▶ EXERCISE TASKS:
- 1) In the passage on GM and the Chevy Malibu, rewrite the part from "The Malibu is" to "in its history.", replacing "D-Segment" with "midsize sedan class".
- 2) Using the passage on GM and the Chevy Malibu, answer these:
(a) What was GM's market share for the first 7 months of 2012?
(b) What share of the total U.S. vehicle market did the D-Segment account for in 2011?
(c) What is the usual time between major redesigns in this segment?

▶ QUOTED PASSAGE:
-- -- --
But, as it turns out, that figure was too rosy! GM stock prices have been hovering around $20 lately – even though the market is at a recent high. This means the losses will be closer to $26 to $38 billion – and that's not including the $15 billion in tax write offs that the administration illicitly handed GM during bankruptcy.
But the depressing thing is that despite this taxpayer moolah, GM might be headed for yet another bankruptcy. That at least is the claim of Louis Woodhill's provocative piece in Forbes. And the main reason, says Woodhill, is that GM makes crappy products. He notes:
For the first 7 months of 2012, their [GM vehicles'] market share was 18.0%, down from 20.0% for the same period in 2011. With a loss of market share comes a loss of relative cost-competitiveness. There is only so much market share that GM can lose before it would no longer have the resources to attempt to recover.
To help understand why GM keeps losing market share, let's look at the saga of the Chevy Malibu.
The Malibu is GM's entry in the automobile market's "D-Segment". The D-Segment comprises mid-size, popularly priced, family sedans, like the Toyota Camry and the Honda Accord. The D-Segment accounted for 14.7% of the total U.S. vehicle market in 2011, and 21.3% during the first 7 months of 2012.
Because the D-Segment is the highest volume single vehicle class in the U.S., and the U.S. is GM's home market, it is difficult to imagine how GM could survive long term unless it can profitably develop, manufacture, and market a vehicle that can hold its own in the D-Segment. This is true not only because of the revenue potential of the D-Segment, but also because of what an also-ran Malibu would say about GM's ability to execute at this time in its history.
GM is in the process of introducing a totally redesigned 2013 Chevy Malibu. It will compete in the D-Segment with, among others, the following: the Ford Fusion (totally redesigned for 2013); the Honda Accord (totally redesigned for 2013); the Hyundai Sonata (totally redesigned for 2011); the Nissan Altima (totally redesigned for 2013); the Toyota Camry (refreshed for 2013); and the Volkswagen Passat (totally redesigned for 2012).
Automobile technology is progressing so fast that the best vehicle in a given segment is usually just the newest design in that segment. Accordingly, if a car company comes out with a new, completely redesigned vehicle, it had better be superior to the older models being offered by its competitors. If it is not, the company will spend the next five years (the usual time between major redesigns in this segment) losing market share and/or offering costly "incentives" to "move the metal".
Uh-oh. At this point, it appears that the 2013 Malibu is not only inferior to the 2012 Volkswagen Passat, it's not even as good as the car it replaces, the 2012 Chevy Malibu.
Former GM product czar Bob Lutz, rips Woodhill's analysis as "chicken-little…fatuous twaddle" that over-emphasizes GM's lackluster performance in North America and ignores its stellar record in China and other growing markets. Lutz has a point. But Woodhill might be right overall about GM going kaput again, but not necessarily for the reasons he gives.
-- -- --
▶ COLLECTED DATA:

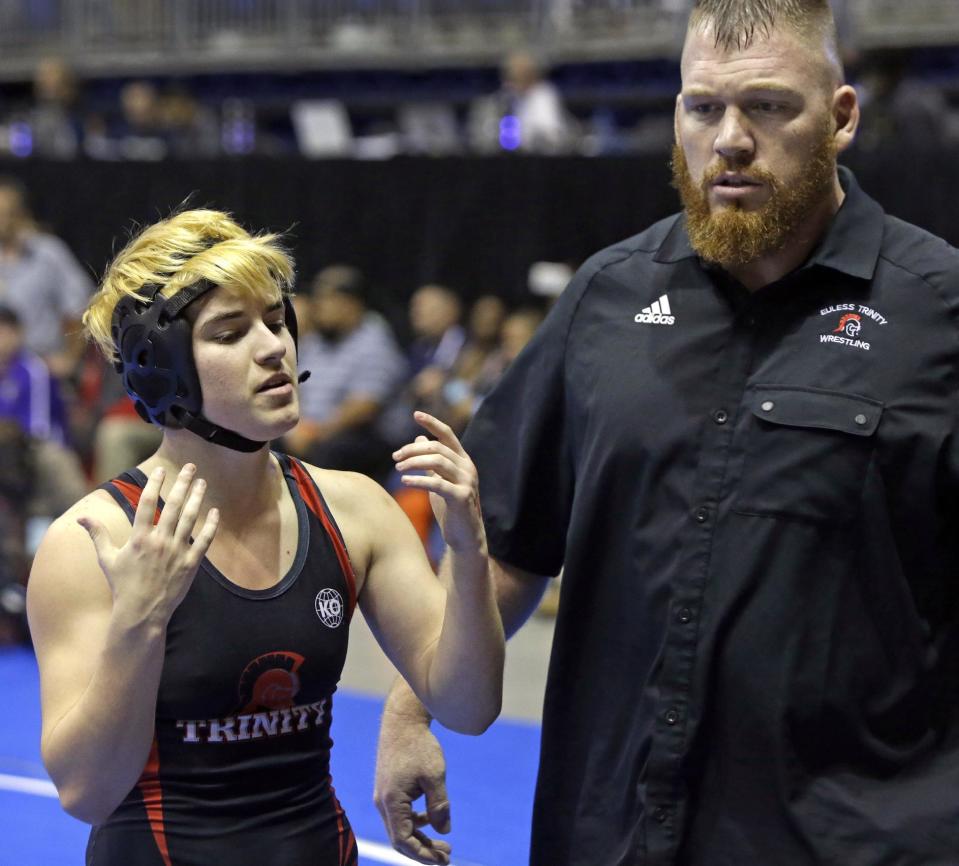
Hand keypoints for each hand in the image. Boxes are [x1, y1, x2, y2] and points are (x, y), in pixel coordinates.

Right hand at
-- -- --
▶ EXERCISE RESULTS:
- 1)
The Malibu is GM's entry in the automobile market's "midsize sedan class". The midsize sedan class comprises mid-size, popularly priced, family sedans, like the Toyota Camry and the Honda Accord. The midsize sedan class accounted for 14.7% of the total U.S. vehicle market in 2011, and 21.3% during the first 7 months of 2012.
Because the midsize sedan class is the highest volume single vehicle class in the U.S., and the U.S. is GM's home market, it is difficult to imagine how GM could survive long term unless it can profitably develop, manufacture, and market a vehicle that can hold its own in the midsize sedan class. This is true not only because of the revenue potential of the midsize sedan class, but also because of what an also-ran Malibu would say about GM's ability to execute at this time in its history.

- 2)
(a) 18.0%
(b) 14.7%
(c) Five years